Do you jog with your dog? New research from the University of Guelph has found that dog guardians who exercise regularly tend to ensure their canine companions also get exercise. That in turn influences whether or not people believe their dogs are a healthy weight.
Led by researchers in the university’s Department of Animal Biosciences within the Ontario Agricultural College (OAC), the study is believed to be the first large-scale international survey to demonstrate a relationship between the exercise routines of people and their dogs, as well as folks’ perceptions of their dogs’ health.
According to lead author and PhD candidate, Sydney Banton, the study is important, given that 40% of dogs are overweight, and that many dog guardians are unaware of their four-legged friends’ unhealthy weights.
Along with animal biosciences professor and lead author, Dr.
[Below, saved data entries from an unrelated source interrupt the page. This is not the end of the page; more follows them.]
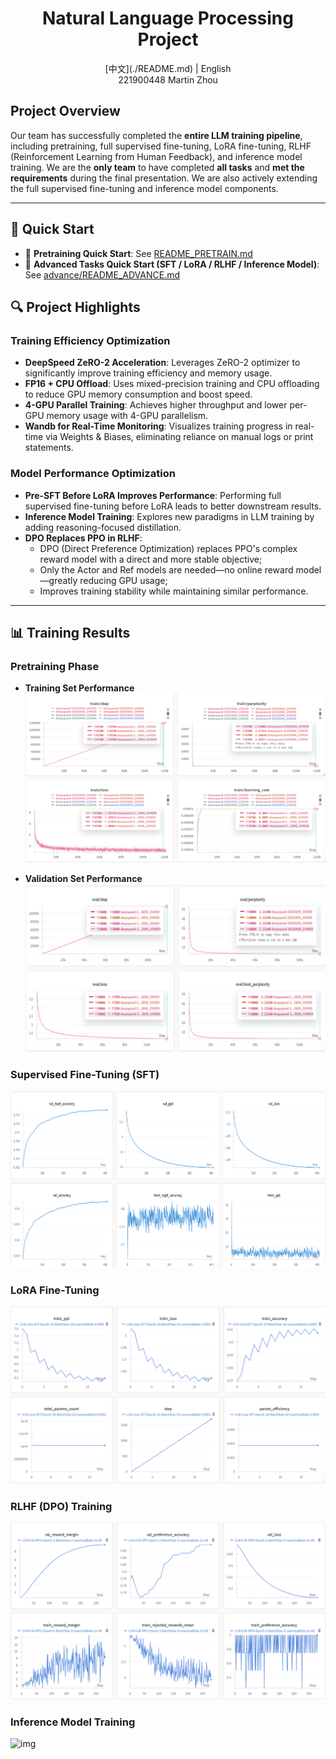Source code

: <div align="center">
  <h1>Natural Language Processing Project</h1>
</div>

<div align="center">
[中文](./README.md) | English
</div>

<div align="center">
221900448 Martin Zhou
</div>

## Project Overview

Our team has successfully completed the **entire LLM training pipeline**, including pretraining, full supervised fine-tuning, LoRA fine-tuning, RLHF (Reinforcement Learning from Human Feedback), and inference model training. We are the **only team** to have completed **all tasks** and **met the requirements** during the final presentation. We are also actively extending the full supervised fine-tuning and inference model components.

---

## 🚀 Quick Start

- 🔧 **Pretraining Quick Start**: See [README_PRETRAIN.md](./README_PRETRAIN.md)  
- 🧠 **Advanced Tasks Quick Start (SFT / LoRA / RLHF / Inference Model)**: See [advance/README_ADVANCE.md](./advance/README_ADVANCE.md)

## 🔍 Project Highlights

### Training Efficiency Optimization

- **DeepSpeed ZeRO-2 Acceleration**: Leverages ZeRO-2 optimizer to significantly improve training efficiency and memory usage.
- **FP16 + CPU Offload**: Uses mixed-precision training and CPU offloading to reduce GPU memory consumption and boost speed.
- **4-GPU Parallel Training**: Achieves higher throughput and lower per-GPU memory usage with 4-GPU parallelism.
- **Wandb for Real-Time Monitoring**: Visualizes training progress in real-time via Weights & Biases, eliminating reliance on manual logs or print statements.

### Model Performance Optimization

- **Pre-SFT Before LoRA Improves Performance**: Performing full supervised fine-tuning before LoRA leads to better downstream results.
- **Inference Model Training**: Explores new paradigms in LLM training by adding reasoning-focused distillation.
- **DPO Replaces PPO in RLHF**:
  - DPO (Direct Preference Optimization) replaces PPO's complex reward model with a direct and more stable objective;
  - Only the Actor and Ref models are needed—no online reward model—greatly reducing GPU usage;
  - Improves training stability while maintaining similar performance.

---

## 📊 Training Results

### Pretraining Phase

- **Training Set Performance**  
  ![img](./images/1-1.png)

- **Validation Set Performance**  
  ![img](./images/1-2.png)

### Supervised Fine-Tuning (SFT)

![img](./images/2.png)

### LoRA Fine-Tuning

![img](./images/3.png)

### RLHF (DPO) Training

![img](./images/4.png)

### Inference Model Training

![img](./images/5.png)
Kate Shoveller, as well as colleagues from OAC and the Ontario Veterinary College, Banton analyzed results from a survey of almost 3,300 dog guardians in France, Germany, the United Kingdom, Canada and the United States. They asked people about their own diets and exercise routines as well as their dogs’, along with their perceptions of their dogs’ weight.
Those who reported spending four or more days per week vigorously exercising were 2.8 to 3.5 times more likely to believe their dogs were at an ideal body weight than those who did not vigorously exercise. Respondents who reported their dogs regularly performed vigorous exercise (playing ball, swimming, agility) were 1.8 times more likely to believe their dogs were at an ideal weight.
Conversely, dogs that received less than 30 minutes of exercise per day had guardians who were much more likely to spend less time moderately exercising themselves.
About 13% of those surveyed thought their dogs’ weight was not ideal or had someone, such as a veterinarian, tell them their dogs were overweight. These people were also more likely to restrict their dogs’ food intake to control weight.
The results of this study, which appears in the journal PLOS ONE, highlight the need for more exercise to avoid weight gain in dogs.